EXERCISE PROMPT: Make an exact copy of the entries that come next.

SUPPLIED INFORMATION:
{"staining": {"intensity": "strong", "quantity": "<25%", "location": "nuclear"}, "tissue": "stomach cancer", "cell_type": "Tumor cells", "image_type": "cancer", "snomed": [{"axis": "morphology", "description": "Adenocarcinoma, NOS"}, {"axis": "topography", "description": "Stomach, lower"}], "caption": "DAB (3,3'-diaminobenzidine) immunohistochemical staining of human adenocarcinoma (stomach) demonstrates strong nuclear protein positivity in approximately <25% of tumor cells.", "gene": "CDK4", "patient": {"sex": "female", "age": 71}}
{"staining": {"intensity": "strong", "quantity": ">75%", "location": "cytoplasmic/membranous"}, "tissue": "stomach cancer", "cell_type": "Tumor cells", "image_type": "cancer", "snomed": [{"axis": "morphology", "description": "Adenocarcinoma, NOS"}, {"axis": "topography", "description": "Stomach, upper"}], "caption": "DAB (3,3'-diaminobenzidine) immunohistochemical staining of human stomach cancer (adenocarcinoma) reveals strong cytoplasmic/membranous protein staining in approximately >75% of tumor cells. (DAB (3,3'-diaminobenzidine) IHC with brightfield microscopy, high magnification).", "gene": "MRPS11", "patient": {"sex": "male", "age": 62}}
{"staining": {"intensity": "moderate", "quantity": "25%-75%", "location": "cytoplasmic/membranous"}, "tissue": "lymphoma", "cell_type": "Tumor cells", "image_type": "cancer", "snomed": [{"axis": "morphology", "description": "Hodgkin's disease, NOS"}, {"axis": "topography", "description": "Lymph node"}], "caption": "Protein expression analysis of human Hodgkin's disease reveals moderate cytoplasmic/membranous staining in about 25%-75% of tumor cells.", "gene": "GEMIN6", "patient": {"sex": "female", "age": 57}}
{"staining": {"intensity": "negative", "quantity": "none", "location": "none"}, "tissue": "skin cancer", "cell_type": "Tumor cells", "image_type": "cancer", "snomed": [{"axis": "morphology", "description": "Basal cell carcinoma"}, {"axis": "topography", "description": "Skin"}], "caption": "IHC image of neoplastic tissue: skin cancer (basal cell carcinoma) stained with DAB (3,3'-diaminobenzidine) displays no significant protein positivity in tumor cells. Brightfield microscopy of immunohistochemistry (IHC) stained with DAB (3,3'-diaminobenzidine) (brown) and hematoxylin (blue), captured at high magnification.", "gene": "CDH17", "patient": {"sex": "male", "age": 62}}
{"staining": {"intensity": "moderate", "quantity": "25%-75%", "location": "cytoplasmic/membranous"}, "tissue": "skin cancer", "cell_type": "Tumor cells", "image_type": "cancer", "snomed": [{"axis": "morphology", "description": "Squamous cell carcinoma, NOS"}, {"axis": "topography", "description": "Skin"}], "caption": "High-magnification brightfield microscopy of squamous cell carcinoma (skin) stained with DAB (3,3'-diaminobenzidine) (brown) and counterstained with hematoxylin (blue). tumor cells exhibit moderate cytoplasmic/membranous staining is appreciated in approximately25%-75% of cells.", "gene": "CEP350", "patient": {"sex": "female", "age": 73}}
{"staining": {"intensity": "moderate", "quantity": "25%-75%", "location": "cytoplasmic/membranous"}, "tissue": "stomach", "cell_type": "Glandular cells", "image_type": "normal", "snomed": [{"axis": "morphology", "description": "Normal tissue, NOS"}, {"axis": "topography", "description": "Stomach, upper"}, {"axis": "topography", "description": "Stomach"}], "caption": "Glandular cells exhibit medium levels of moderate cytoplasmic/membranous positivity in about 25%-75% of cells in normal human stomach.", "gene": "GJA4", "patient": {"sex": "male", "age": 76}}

THE ANSWER:
{"staining": {"intensity": "strong", "quantity": "<25%", "location": "nuclear"}, "tissue": "stomach cancer", "cell_type": "Tumor cells", "image_type": "cancer", "snomed": [{"axis": "morphology", "description": "Adenocarcinoma, NOS"}, {"axis": "topography", "description": "Stomach, lower"}], "caption": "DAB (3,3'-diaminobenzidine) immunohistochemical staining of human adenocarcinoma (stomach) demonstrates strong nuclear protein positivity in approximately <25% of tumor cells.", "gene": "CDK4", "patient": {"sex": "female", "age": 71}}
{"staining": {"intensity": "strong", "quantity": ">75%", "location": "cytoplasmic/membranous"}, "tissue": "stomach cancer", "cell_type": "Tumor cells", "image_type": "cancer", "snomed": [{"axis": "morphology", "description": "Adenocarcinoma, NOS"}, {"axis": "topography", "description": "Stomach, upper"}], "caption": "DAB (3,3'-diaminobenzidine) immunohistochemical staining of human stomach cancer (adenocarcinoma) reveals strong cytoplasmic/membranous protein staining in approximately >75% of tumor cells. (DAB (3,3'-diaminobenzidine) IHC with brightfield microscopy, high magnification).", "gene": "MRPS11", "patient": {"sex": "male", "age": 62}}
{"staining": {"intensity": "moderate", "quantity": "25%-75%", "location": "cytoplasmic/membranous"}, "tissue": "lymphoma", "cell_type": "Tumor cells", "image_type": "cancer", "snomed": [{"axis": "morphology", "description": "Hodgkin's disease, NOS"}, {"axis": "topography", "description": "Lymph node"}], "caption": "Protein expression analysis of human Hodgkin's disease reveals moderate cytoplasmic/membranous staining in about 25%-75% of tumor cells.", "gene": "GEMIN6", "patient": {"sex": "female", "age": 57}}
{"staining": {"intensity": "negative", "quantity": "none", "location": "none"}, "tissue": "skin cancer", "cell_type": "Tumor cells", "image_type": "cancer", "snomed": [{"axis": "morphology", "description": "Basal cell carcinoma"}, {"axis": "topography", "description": "Skin"}], "caption": "IHC image of neoplastic tissue: skin cancer (basal cell carcinoma) stained with DAB (3,3'-diaminobenzidine) displays no significant protein positivity in tumor cells. Brightfield microscopy of immunohistochemistry (IHC) stained with DAB (3,3'-diaminobenzidine) (brown) and hematoxylin (blue), captured at high magnification.", "gene": "CDH17", "patient": {"sex": "male", "age": 62}}
{"staining": {"intensity": "moderate", "quantity": "25%-75%", "location": "cytoplasmic/membranous"}, "tissue": "skin cancer", "cell_type": "Tumor cells", "image_type": "cancer", "snomed": [{"axis": "morphology", "description": "Squamous cell carcinoma, NOS"}, {"axis": "topography", "description": "Skin"}], "caption": "High-magnification brightfield microscopy of squamous cell carcinoma (skin) stained with DAB (3,3'-diaminobenzidine) (brown) and counterstained with hematoxylin (blue). tumor cells exhibit moderate cytoplasmic/membranous staining is appreciated in approximately25%-75% of cells.", "gene": "CEP350", "patient": {"sex": "female", "age": 73}}
{"staining": {"intensity": "moderate", "quantity": "25%-75%", "location": "cytoplasmic/membranous"}, "tissue": "stomach", "cell_type": "Glandular cells", "image_type": "normal", "snomed": [{"axis": "morphology", "description": "Normal tissue, NOS"}, {"axis": "topography", "description": "Stomach, upper"}, {"axis": "topography", "description": "Stomach"}], "caption": "Glandular cells exhibit medium levels of moderate cytoplasmic/membranous positivity in about 25%-75% of cells in normal human stomach.", "gene": "GJA4", "patient": {"sex": "male", "age": 76}}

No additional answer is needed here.